[Task goal]
Copy exactly the lines that run from the top of the listing to the line containing "ssimo di €15.000,00.", both ends included, and omit the pictures.

[Information shown]
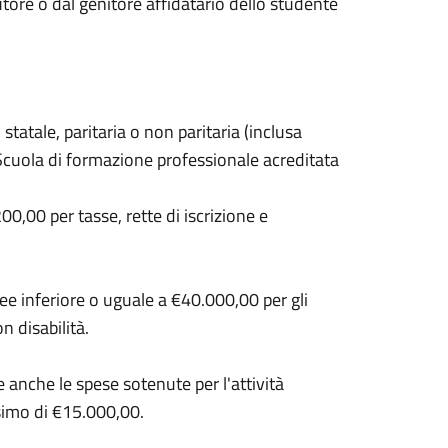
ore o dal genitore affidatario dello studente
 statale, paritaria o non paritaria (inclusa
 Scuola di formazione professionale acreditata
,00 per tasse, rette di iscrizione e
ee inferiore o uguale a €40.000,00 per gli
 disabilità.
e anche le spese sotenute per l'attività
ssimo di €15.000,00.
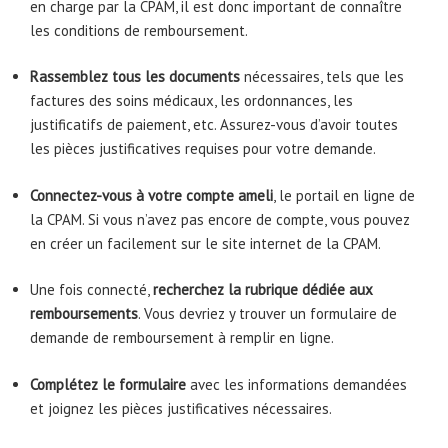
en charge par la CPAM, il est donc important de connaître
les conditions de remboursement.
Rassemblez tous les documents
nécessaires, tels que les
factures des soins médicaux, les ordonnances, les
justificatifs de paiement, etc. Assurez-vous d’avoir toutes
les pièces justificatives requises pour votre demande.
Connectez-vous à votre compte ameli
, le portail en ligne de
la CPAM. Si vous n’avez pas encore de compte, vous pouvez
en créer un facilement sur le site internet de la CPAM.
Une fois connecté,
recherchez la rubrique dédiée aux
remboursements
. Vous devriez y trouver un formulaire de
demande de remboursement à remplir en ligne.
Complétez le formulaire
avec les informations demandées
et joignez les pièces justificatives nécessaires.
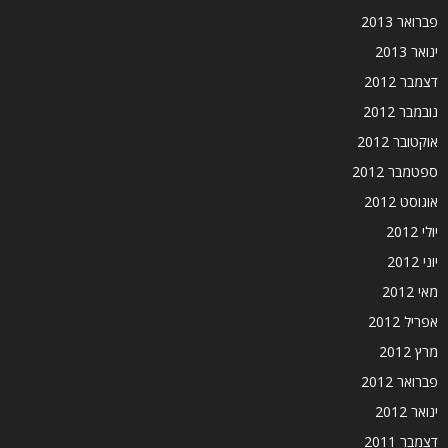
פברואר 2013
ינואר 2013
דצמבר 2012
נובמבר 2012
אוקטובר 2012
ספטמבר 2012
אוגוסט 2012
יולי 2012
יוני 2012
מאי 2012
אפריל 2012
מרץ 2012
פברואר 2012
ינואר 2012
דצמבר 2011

[Result]
ore o dal genitore affidatario dello studente
 statale, paritaria o non paritaria (inclusa
 Scuola di formazione professionale acreditata
,00 per tasse, rette di iscrizione e
ee inferiore o uguale a €40.000,00 per gli
 disabilità.
e anche le spese sotenute per l'attività
ssimo di €15.000,00.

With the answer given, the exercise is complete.